* Work required *
Render the lines below as a numbered list, leaving out any blank lines.

Stored data entries
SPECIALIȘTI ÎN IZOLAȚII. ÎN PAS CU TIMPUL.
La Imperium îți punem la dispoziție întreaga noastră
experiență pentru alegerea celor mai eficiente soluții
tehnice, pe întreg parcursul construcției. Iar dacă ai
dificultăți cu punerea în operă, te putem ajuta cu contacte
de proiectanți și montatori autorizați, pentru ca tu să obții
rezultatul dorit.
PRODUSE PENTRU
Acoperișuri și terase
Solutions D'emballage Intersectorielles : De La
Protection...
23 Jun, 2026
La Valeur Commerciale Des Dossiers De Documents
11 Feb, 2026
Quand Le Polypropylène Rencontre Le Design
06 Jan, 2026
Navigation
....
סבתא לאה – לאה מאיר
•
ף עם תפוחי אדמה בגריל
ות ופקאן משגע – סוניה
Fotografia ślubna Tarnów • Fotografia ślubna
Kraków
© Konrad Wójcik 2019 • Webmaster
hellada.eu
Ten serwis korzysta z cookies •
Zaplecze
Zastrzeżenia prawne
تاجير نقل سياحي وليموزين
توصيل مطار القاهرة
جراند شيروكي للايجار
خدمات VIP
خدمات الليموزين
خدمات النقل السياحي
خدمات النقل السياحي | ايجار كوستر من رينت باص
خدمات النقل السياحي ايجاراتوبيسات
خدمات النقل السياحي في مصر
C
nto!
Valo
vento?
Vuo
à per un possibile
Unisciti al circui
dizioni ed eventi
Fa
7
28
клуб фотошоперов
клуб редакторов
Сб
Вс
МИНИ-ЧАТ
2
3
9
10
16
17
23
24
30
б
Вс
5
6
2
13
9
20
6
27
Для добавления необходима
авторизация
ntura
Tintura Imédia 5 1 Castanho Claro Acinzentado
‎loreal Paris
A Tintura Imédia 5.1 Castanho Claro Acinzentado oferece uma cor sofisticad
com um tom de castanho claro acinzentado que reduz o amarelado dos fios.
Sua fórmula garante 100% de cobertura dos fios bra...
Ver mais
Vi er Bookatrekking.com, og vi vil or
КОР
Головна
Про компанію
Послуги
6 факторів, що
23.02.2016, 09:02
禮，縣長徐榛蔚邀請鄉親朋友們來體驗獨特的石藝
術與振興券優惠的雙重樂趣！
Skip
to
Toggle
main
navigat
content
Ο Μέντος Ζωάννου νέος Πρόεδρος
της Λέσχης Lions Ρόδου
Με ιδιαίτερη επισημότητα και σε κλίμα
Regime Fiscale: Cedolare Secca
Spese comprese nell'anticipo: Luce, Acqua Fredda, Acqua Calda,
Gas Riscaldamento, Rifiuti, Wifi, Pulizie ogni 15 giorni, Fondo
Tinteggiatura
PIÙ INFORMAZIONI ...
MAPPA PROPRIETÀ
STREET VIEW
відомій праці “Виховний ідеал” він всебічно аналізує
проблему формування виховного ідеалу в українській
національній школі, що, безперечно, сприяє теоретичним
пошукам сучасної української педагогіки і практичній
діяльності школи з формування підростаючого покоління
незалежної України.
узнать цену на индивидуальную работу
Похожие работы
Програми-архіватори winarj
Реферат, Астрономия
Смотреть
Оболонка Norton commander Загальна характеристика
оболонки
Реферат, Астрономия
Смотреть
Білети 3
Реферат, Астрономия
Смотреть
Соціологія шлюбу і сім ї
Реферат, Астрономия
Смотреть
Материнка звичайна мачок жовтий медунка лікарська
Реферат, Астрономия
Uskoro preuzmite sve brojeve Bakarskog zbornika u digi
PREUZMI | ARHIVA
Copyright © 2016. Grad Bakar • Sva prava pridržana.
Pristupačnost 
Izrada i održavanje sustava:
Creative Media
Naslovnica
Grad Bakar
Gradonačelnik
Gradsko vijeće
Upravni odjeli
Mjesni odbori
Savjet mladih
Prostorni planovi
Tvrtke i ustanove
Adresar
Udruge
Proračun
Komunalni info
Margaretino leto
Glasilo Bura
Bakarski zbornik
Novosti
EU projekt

* Exercise result *
1. SPECIALIȘTI ÎN IZOLAȚII. ÎN PAS CU TIMPUL.
2. La Imperium îți punem la dispoziție întreaga noastră
3. experiență pentru alegerea celor mai eficiente soluții
4. tehnice, pe întreg parcursul construcției. Iar dacă ai
5. dificultăți cu punerea în operă, te putem ajuta cu contacte
6. de proiectanți și montatori autorizați, pentru ca tu să obții
7. rezultatul dorit.
8. PRODUSE PENTRU
9. Acoperișuri și terase
10. Solutions D'emballage Intersectorielles : De La
11. Protection...
12. 23 Jun, 2026
13. La Valeur Commerciale Des Dossiers De Documents
14. 11 Feb, 2026
15. Quand Le Polypropylène Rencontre Le Design
16. 06 Jan, 2026
17. Navigation
18. ....
19. סבתא לאה – לאה מאיר
20. •
21. ף עם תפוחי אדמה בגריל
22. ות ופקאן משגע – סוניה
23. Fotografia ślubna Tarnów • Fotografia ślubna
24. Kraków
25. © Konrad Wójcik 2019 • Webmaster
26. hellada.eu
27. Ten serwis korzysta z cookies •
28. Zaplecze
29. Zastrzeżenia prawne
30. تاجير نقل سياحي وليموزين
31. توصيل مطار القاهرة
32. جراند شيروكي للايجار
33. خدمات VIP
34. خدمات الليموزين
35. خدمات النقل السياحي
36. خدمات النقل السياحي | ايجار كوستر من رينت باص
37. خدمات النقل السياحي ايجاراتوبيسات
38. خدمات النقل السياحي في مصر
39. C
40. nto!
41. Valo
42. vento?
43. Vuo
44. à per un possibile
45. Unisciti al circui
46. dizioni ed eventi
47. Fa
48. 7
49. 28
50. клуб фотошоперов
51. клуб редакторов
52. Сб
53. Вс
54. МИНИ-ЧАТ
55. 2
56. 3
57. 9
58. 10
59. 16
60. 17
61. 23
62. 24
63. 30
64. б
65. Вс
66. 5
67. 6
68. 2
69. 13
70. 9
71. 20
72. 6
73. 27
74. Для добавления необходима
75. авторизация
76. ntura
77. Tintura Imédia 5 1 Castanho Claro Acinzentado
78. ‎loreal Paris
79. A Tintura Imédia 5.1 Castanho Claro Acinzentado oferece uma cor sofisticad
80. com um tom de castanho claro acinzentado que reduz o amarelado dos fios.
81. Sua fórmula garante 100% de cobertura dos fios bra...
82. Ver mais
83. Vi er Bookatrekking.com, og vi vil or
84. КОР
85. Головна
86. Про компанію
87. Послуги
88. 6 факторів, що
89. 23.02.2016, 09:02
90. 禮，縣長徐榛蔚邀請鄉親朋友們來體驗獨特的石藝
91. 術與振興券優惠的雙重樂趣！
92. Skip
93. to
94. Toggle
95. main
96. navigat
97. content
98. Ο Μέντος Ζωάννου νέος Πρόεδρος
99. της Λέσχης Lions Ρόδου
100. Με ιδιαίτερη επισημότητα και σε κλίμα
101. Regime Fiscale: Cedolare Secca
102. Spese comprese nell'anticipo: Luce, Acqua Fredda, Acqua Calda,
103. Gas Riscaldamento, Rifiuti, Wifi, Pulizie ogni 15 giorni, Fondo
104. Tinteggiatura
105. PIÙ INFORMAZIONI ...
106. MAPPA PROPRIETÀ
107. STREET VIEW
108. відомій праці “Виховний ідеал” він всебічно аналізує
109. проблему формування виховного ідеалу в українській
110. національній школі, що, безперечно, сприяє теоретичним
111. пошукам сучасної української педагогіки і практичній
112. діяльності школи з формування підростаючого покоління
113. незалежної України.
114. узнать цену на индивидуальную работу
115. Похожие работы
116. Програми-архіватори winarj
117. Реферат, Астрономия
118. Смотреть
119. Оболонка Norton commander Загальна характеристика
120. оболонки
121. Реферат, Астрономия
122. Смотреть
123. Білети 3
124. Реферат, Астрономия
125. Смотреть
126. Соціологія шлюбу і сім ї
127. Реферат, Астрономия
128. Смотреть
129. Материнка звичайна мачок жовтий медунка лікарська
130. Реферат, Астрономия
131. Uskoro preuzmite sve brojeve Bakarskog zbornika u digi
132. PREUZMI | ARHIVA
133. Copyright © 2016. Grad Bakar • Sva prava pridržana.
134. Pristupačnost 
135. Izrada i održavanje sustava:
136. Creative Media
137. Naslovnica
138. Grad Bakar
139. Gradonačelnik
140. Gradsko vijeće
141. Upravni odjeli
142. Mjesni odbori
143. Savjet mladih
144. Prostorni planovi
145. Tvrtke i ustanove
146. Adresar
147. Udruge
148. Proračun
149. Komunalni info
150. Margaretino leto
151. Glasilo Bura
152. Bakarski zbornik
153. Novosti
154. EU projekt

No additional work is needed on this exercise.